__Problems and tasks__.
1/ In the passage on carpal tunnel syndrome, how many tendons are contained in the tunnel?
2/ Rewrite the paragraph beginning "The vast majority of people" from the passage on carpal tunnel syndrome in two shorter sentences, keeping its main facts.
3/ Write a continuation of the passage on carpal tunnel syndrome, starting after its final sentence.

__Passage to read__.
◆ ◆ ◆
Carpal Tunnel Syndrome is a collection of symptoms which often gives symptoms of numbness, pins and needles or tingling in the hand.
Classically people wake at night with a tingling hand that they often will try and shake off, bang on something to try and “wake it up” or hang it over the side of the bed. Some patients run it under water to try and decrease their symptoms.
During the day it can commonly cause symptoms when driving, reading or on the telephone. It can also cause difficulty with fine tasks like doing up buttons as the feeling in the finger tips can be altered. In particular, fine tasks when you can’t see what your fingers are doing (top buttons, backs of ear rings, picking coins from pockets) can be significantly effected.
The vast majority of people with carpal tunnel syndrome will have no underlying cause – this is a bit of a design problem with a tight tunnel containing 9 tendons and 1 nerve. The nerve is the softest structure in it and as such, suffers when space gets tight.
Potential causes (the minority of cases) include……
- Broken Wrists (Distal Radius Fractures)
- Underactive Thyroid Gland (Hypothyroidism)
- Arthritis (Both Rheumatoid and Osteoarthritis)
- Renal Failure
- Being overweight
For the majority of patients, the diagnosis is quite clear. However it should be remembered that there can be more than one problem going. There may be a trapped nerve elsewhere too contributing to symptoms which can be hard to distinguish from the carpal tunnel syndrome symptoms.
Sometimes it can be useful to send people for Nerve Conduction Studies. These are also called Neurophysiology, “Nerve Tests” or Nerve Conduction Velocities (NCVs). Do remember that you can still have carpal tunnel, even if the nerve testing comes back as normal.
◆ ◆ ◆
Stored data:
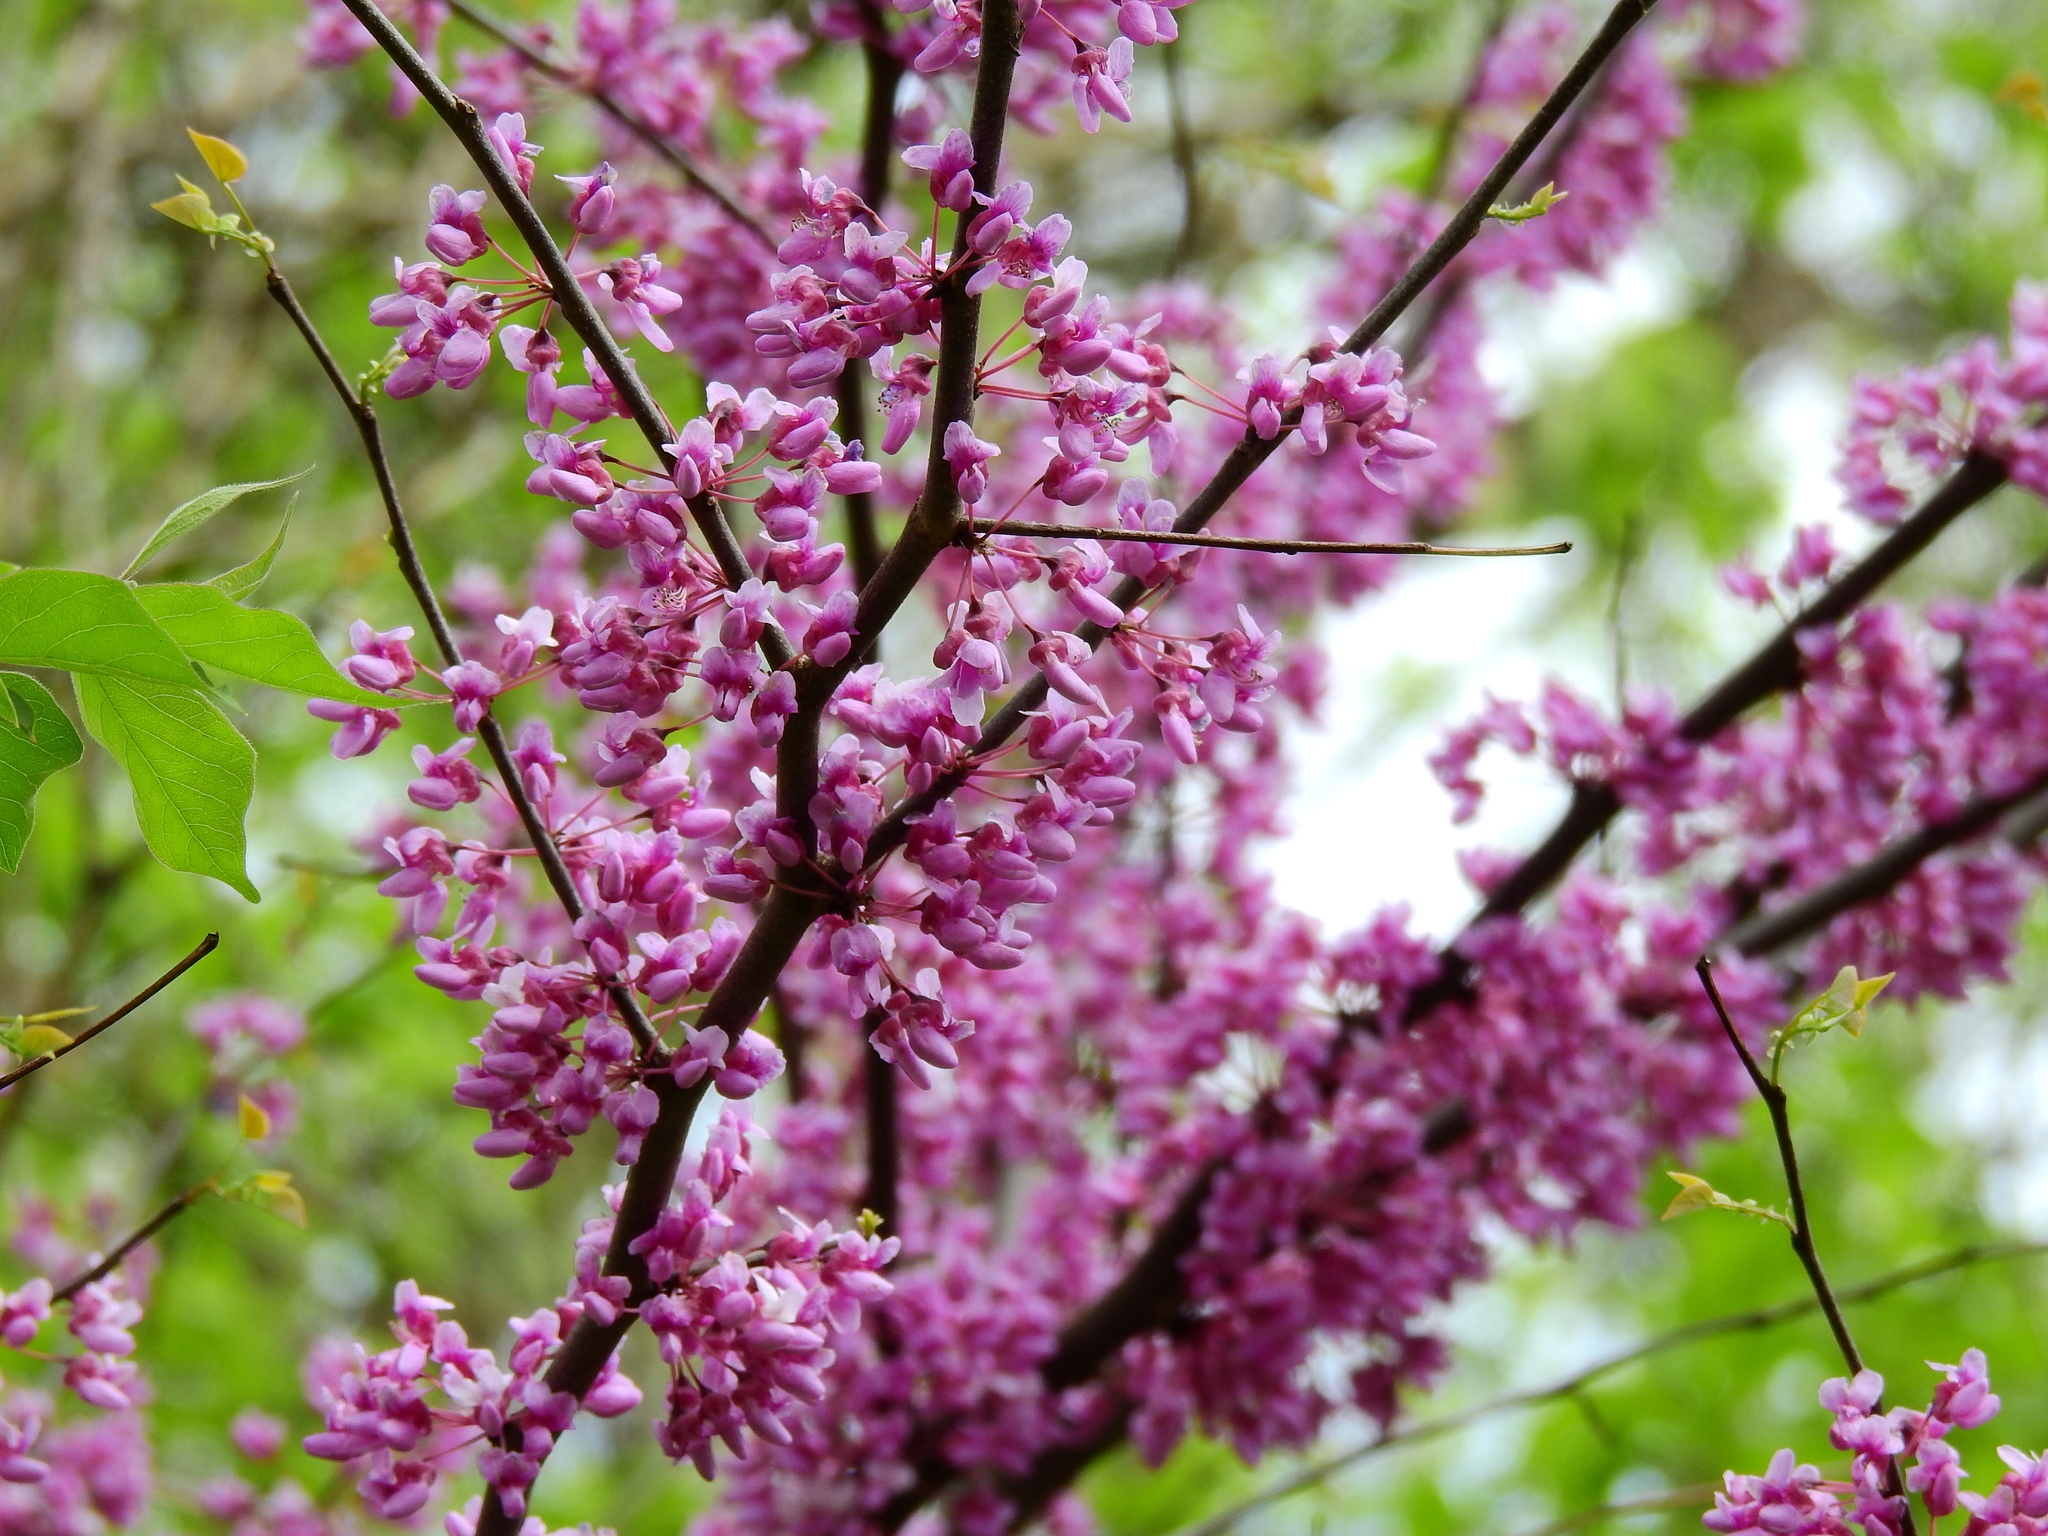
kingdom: Plantae
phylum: Tracheophyta
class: Magnoliopsida
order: Fabales
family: Fabaceae
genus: Cercis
◆ ◆ ◆
__List of answers__.
1/ Nine tendons.

2/ Most people with carpal tunnel syndrome have no underlying cause, since the problem comes from the design of a tight tunnel holding nine tendons and one nerve. Because the nerve is the softest structure there, it suffers when space runs short.

3/
In the majority, when there is no reversible cause and treatment normally follows a stepwise approach.
Splints – these are worn at night. They allow for the nerve to avoid being pinched with the wrist flexed or extended (bent) at the time that a lot of people can be bothered by their symptoms. I tell my patients to keep them on the bed side table and to put them on with their pyjamas at night and remove the splints in the morning.
Steroid Injections – these are a good “try before you buy” and can be used for therapeutic (make you feel better) and diagnostic (prove the diagnosis) reasons. These have a variable effect in various people for a number of reasons – how people metabolise steroid, how severe the nerve compression is etc.
I warn people of potential side effects of steroid injection being
- Skin depigmentation – an unsightly patch of skin where the steroid “turns off” the pigment producing cells.
- Fat Atrophy – the steroid can also turn of fat cells which produces a depression under the skin.
- Steroid Flare – depending how people metabolise steroid, some people will get a temporary worsening of symptoms for a few days after the injection before it works.
- Damage to nerve – very rare and most doctors would check for any increase in pins and needles before injecting steroid
- Failure – that the steroid injection makes no difference to the symptoms. This can be for a variety of reasons – it isn’t carpal tunnel that we’re dealing with, the carpal tunnel syndrome was too severe for the steroid to have an effect etc.etc.
What the surgery does – the operation releases the nerve and allows the blood supply to it to be improved. This allows the nerve to attempt to repair itself. Nerves are very specialised structures and don’t take damage very well. That’s why I always say the point of the surgery is to give the nerve the best chance to wake up, which can take a long time.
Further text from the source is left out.